Actually you can do it in interface builder.
Just set Title to "Attributed" and then choose center alignment.
#from comments : To wrap you need to set Line Break to Character Wrap or Word Wrap.
P.S : This might not render in xcode. But, it will work at runtime.
You can set the center multiline text in UIButton through storyboard.
This is how you make the text have two or more lines.
Set the below key Path at
Identity Inspector --> User defined runtime attributes --> add new key value pair with below
titleLabel.textAlignment - NSNumber - 1
and
titleLabel.numberOfLines - NSNumber - 5 - or use "0" meaning "any number"
It will look like this:
Note that (2016) unfortunately it does not actually show the two or more lines of text in Storyboard (you see only the first one), but it works perfectly when you run in simulator or device.
For IB set Title to "Attributed" and select center alignment (like Alexander Danilov suggested)
But if you want to do it in code using Swift 4:
// center button text
yourButton.titleLabel?.textAlignment = .center
// enable multiline if needed
yourButton.titleLabel?.numberOfLines = 0
Not all options are done using Interface Builder therefore you must do some of them by coding, and usually we do them inside the function viewDidLoad.

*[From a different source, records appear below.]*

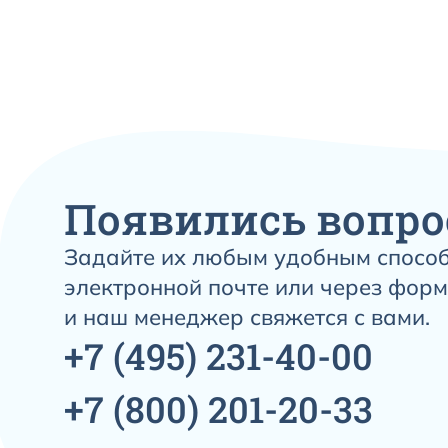
Появились вопро
Задайте их любым удобным способ
электронной почте или через форм
и наш менеджер свяжется с вами.
+7
(495)
231-40-00
+7
(800)
201-20-33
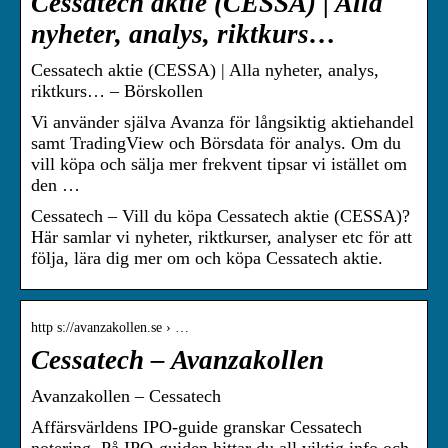
Cessatech aktie (CESSA) | Alla
nyheter, analys, riktkurs…
Cessatech aktie (CESSA) | Alla nyheter, analys,
riktkurs… – Börskollen
Vi använder själva Avanza för långsiktig aktiehandel
samt TradingView och Börsdata för analys. Om du
vill köpa och sälja mer frekvent tipsar vi istället om
den …
Cessatech – Vill du köpa Cessatech aktie (CESSA)?
Här samlar vi nyheter, riktkurser, analyser etc för att
följa, lära dig mer om och köpa Cessatech aktie.
http s://avanzakollen.se › …
Cessatech – Avanzakollen
Avanzakollen – Cessatech
Affärsvärldens IPO-guide granskar Cessatech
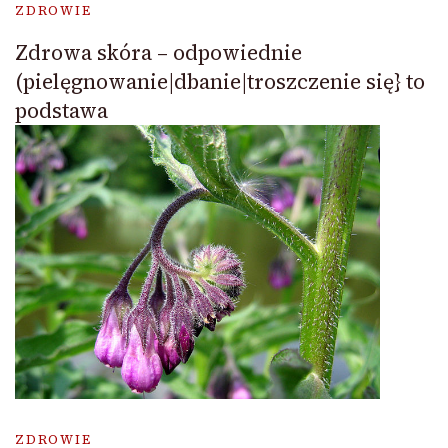
ZDROWIE
Zdrowa skóra – odpowiednie
(pielęgnowanie|dbanie|troszczenie się} to
podstawa
ZDROWIE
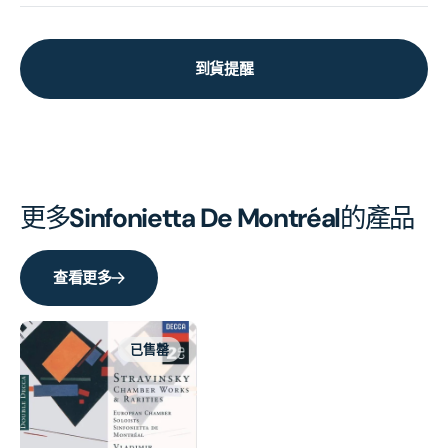
到貨提醒
更多
Sinfonietta De Montréal
的產品
查看更多
已售罄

To center your text inside a button by code you can use the following:
button1.contentHorizontalAlignment = UIControlContentHorizontalAlignmentCenter;
You can use the same technique to align the text to any direction, for example to the left:
button1.contentHorizontalAlignment = UIControlContentHorizontalAlignmentLeft;
But this will take the text too much to the left and you might want to have some space before it keeping the alignment to the left, so you add an inset after the aligning code as follows:
button1.contentEdgeInsets = UIEdgeInsetsMake(0, 10, 0, 0);
In this case we are pushing the text from the Y axis by 10 points. I say here points not pixels because as you know Apple uses the points technique to measure distances to be able to adapt easily between normal display and retina display (where retina is 2 times the normal one).
I haven't tried it out yet, but I think a way to do it might be create a CGRect on top of your button, then use it as a frame, create a label, and then you can play with the label, set the textAlignment property to be UITextAlignmentCenter, and set the background color to be clear.
This works with uitableview but I don't know whether that will work for button. Hope this helps.